Transfer RNAs, or “tRNAs,” play an important role in keeping the genetic translation process moving along, from codes of DNA to functional proteins.

University of California San Diego scientists studying tRNAs in mice have now found that a mutation in a tRNA gene called n-Tr20—expressed only in the brain—can disrupt the landscape of the entire cell, leading to a chain reaction altering brain function and behavior.

The new research is described August 26 in the journal Neuron.

Study first author Mridu Kapur, a postdoctoral scholar working in Professor Susan Ackerman’s laboratory, says she and her colleagues found that n-Tr20 plays a role in the delicate balance of excitatory and inhibitory neurotransmission in the brain. A disruption in this balance has been implicated in numerous neurological diseases, including epilepsies and autism spectrum disorders.

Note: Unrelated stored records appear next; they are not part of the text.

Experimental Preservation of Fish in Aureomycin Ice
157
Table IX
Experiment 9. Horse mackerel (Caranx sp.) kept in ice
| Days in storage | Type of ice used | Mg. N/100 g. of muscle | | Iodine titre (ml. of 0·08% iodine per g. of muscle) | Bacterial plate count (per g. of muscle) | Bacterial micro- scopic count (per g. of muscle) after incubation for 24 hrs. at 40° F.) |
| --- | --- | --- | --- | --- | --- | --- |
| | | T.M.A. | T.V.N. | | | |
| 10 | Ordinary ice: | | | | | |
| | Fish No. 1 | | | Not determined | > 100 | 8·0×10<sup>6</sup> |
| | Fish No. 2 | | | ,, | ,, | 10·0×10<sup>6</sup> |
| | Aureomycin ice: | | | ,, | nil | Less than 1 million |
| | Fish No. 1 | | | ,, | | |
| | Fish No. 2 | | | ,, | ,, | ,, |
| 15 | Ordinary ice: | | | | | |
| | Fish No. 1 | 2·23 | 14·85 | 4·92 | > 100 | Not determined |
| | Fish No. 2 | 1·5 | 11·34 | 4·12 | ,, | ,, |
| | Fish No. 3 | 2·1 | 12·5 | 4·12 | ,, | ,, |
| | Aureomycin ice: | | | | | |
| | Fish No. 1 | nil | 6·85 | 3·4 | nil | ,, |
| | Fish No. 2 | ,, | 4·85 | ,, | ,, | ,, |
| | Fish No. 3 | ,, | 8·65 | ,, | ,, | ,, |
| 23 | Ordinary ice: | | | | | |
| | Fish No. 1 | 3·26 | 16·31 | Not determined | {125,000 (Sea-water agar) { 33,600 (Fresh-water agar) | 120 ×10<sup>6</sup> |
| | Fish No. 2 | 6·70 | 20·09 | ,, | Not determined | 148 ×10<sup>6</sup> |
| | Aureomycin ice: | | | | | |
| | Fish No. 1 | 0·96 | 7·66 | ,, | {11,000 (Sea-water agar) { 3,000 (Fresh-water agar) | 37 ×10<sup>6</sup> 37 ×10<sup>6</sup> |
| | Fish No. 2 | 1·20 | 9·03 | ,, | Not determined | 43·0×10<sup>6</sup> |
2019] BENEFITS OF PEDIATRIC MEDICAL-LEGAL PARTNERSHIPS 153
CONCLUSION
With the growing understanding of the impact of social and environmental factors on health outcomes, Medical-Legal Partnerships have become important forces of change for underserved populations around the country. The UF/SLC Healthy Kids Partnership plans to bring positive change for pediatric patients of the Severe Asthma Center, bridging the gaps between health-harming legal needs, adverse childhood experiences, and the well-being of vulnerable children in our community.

“tRNAs have generally been overlooked in the hunt for the genetic causes of disease, but recent whole-genome sequencing projects have revealed that there are many variations in tRNA sequences in the human population,” said Kapur. “Our study suggests the enormous potential for tRNA variants to contribute to disease outcomes and phenotypic variability.”

The researchers found that a loss of n-Tr20, one of the members of a five-gene tRNA family, made mice resistant to seizures. While they note that their initial interest in this area came from the idea that a tRNA mutation could subsequently influence other gene mutations, their results not only confirm their speculations that tRNA mutations can influence other mutations, but indicate that these mutations alone can also alter brain function.

“You can imagine it’s like a seesaw—if you push either way you can have problems,” said Ackerman, a member of the Section of Neurobiology, Department of Cellular and Molecular Medicine and investigator at the Howard Hughes Medical Institute. “Keeping balance of these two opposing forces is essential for normal function. Shifting one way or another can lead to neurological diseases. It’s becoming well accepted in the autism spectrum disorder field that what we are really seeing is an imbalance of excitatory/inhibitory neurotransmission.”

Ackerman says part of the reason tRNAs have been overlooked in disease investigations is because researchers commonly concentrate on mutations in unique genes. A member of a large family such as n-Tr20 typically gets tossed in the genetic garbage can because they are too similar to one other.

“We never knew a mutation in a multi-copy tRNA gene could do anything like this,” said Ackerman. “These findings make you think about people who have diseases with variable symptoms and how much this class of overlooked genes could be playing a role in their disease. So we’re seeing this go from a behavior, such as seizure, all the way to the molecular underpinnings causing them.”

The researchers say the results are likely the tip of the iceberg and are now turning their attention to studying tRNA links to disease in tissues outside the brain.

Coauthors of the Neuron paper include Archan Ganguly, Gabor Nagy, Scott Adamson, Jeffrey Chuang and Wayne Frankel.

The research was supported by the National Institutes of Health (R01 NS094637 and R37 NS031349) and the Howard Hughes Medical Institute. Amino acid metabolomics was supported by Mass Spectrometry Core of the Salk Institute (NIH-NCI CCSG P30 014195) and the Helmsley Center for Genomic Medicine.